Sezione del documento ▸
▬▬▬
L'arte non ha nessuna responsabilità etico-sociale? Sì, ce l'ha. Ma solo quando gli artisti non sono sinceri fino in fondo con stessi: giacché allora diventa per contagio insincera tutta la società, con le conseguenze che vediamo.
Preferisci riservare ai tuoi poemi iconici uno spazio indipendente rispetto alla materialità del quotidiano? No. Comunque non dipende da me.
La tua produzione è priva di passione civile? trascende la realtà empirica? Crede di avere risposto implicitamente anche a questa domanda.
Oggi la caduta dei valori supremi impone un dibattito culturale? un ridimensionamento del linguaggio metaforico...? Non so cosa voglia tu dire con l'espressione “linguaggio metaforico”. In ogni caso, etichette come Poesia Visiva, Arte Povera, Concettuale o Transavanguardia ormai non dicono più niente. E l'invenzione di nuovi linguaggi, se mai ci sarà, verrà unicamente dalla solitudine degli artisti, non dal loro raggrupparsi in un movimento o nell'altro, come nei vecchi partiti.
▬▬▬
Lavoro da svolgere ▸
Per ciascuna affermazione, indica con un sì o un no se concorda con il brano sull'arte e gli artisti, e cita alla lettera le parole del brano che lo stabiliscono.
1. L'arte ha una responsabilità etico-sociale.
2. Etichette come Arte Povera e Transavanguardia hanno ancora molto da dire.
3. I nuovi linguaggi nasceranno dal raggrupparsi degli artisti in movimenti.
Le voci riportate di seguito non hanno alcun ruolo in questo compito.

Voci fornite ▸
▬▬▬
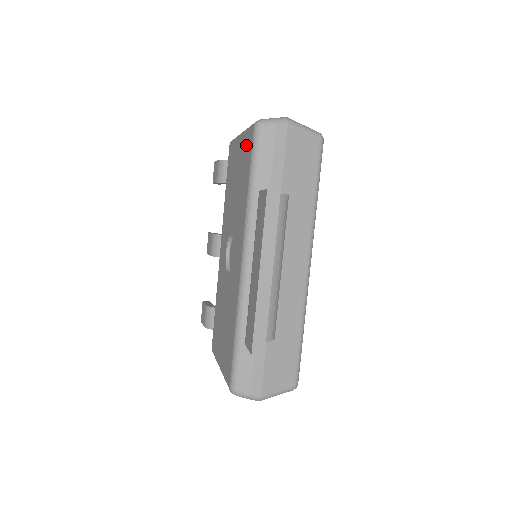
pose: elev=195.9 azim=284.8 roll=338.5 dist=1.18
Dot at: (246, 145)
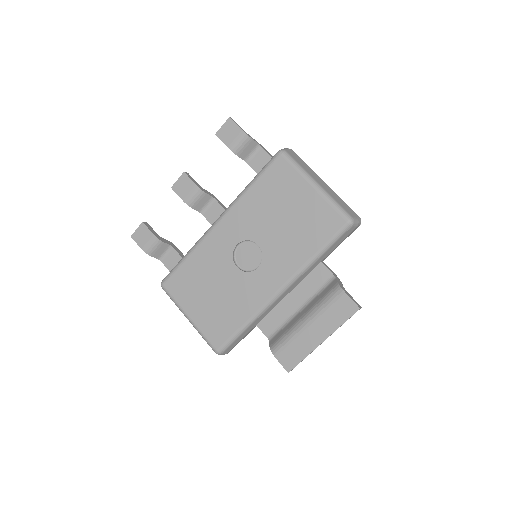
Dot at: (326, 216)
▬▬▬
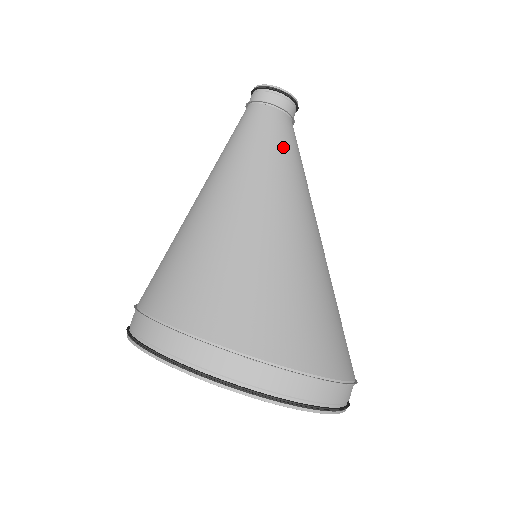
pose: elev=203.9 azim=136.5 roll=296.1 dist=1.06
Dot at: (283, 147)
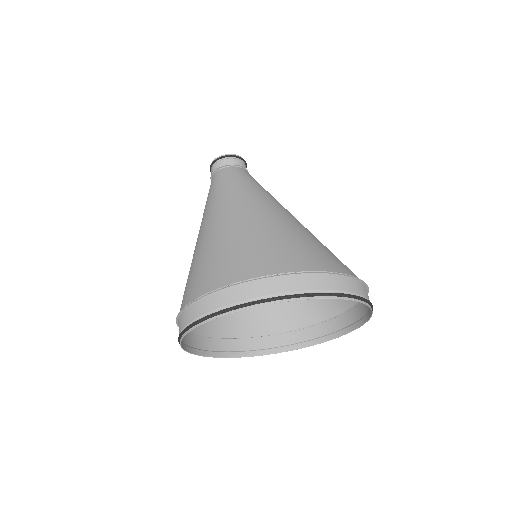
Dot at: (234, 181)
▬▬▬
La risposta ▸
1. Sì: "Sì, ce l'ha."
2. No: "etichette come Poesia Visiva, Arte Povera, Concettuale o Transavanguardia ormai non dicono più niente"
3. No: "verrà unicamente dalla solitudine degli artisti, non dal loro raggrupparsi in un movimento o nell'altro"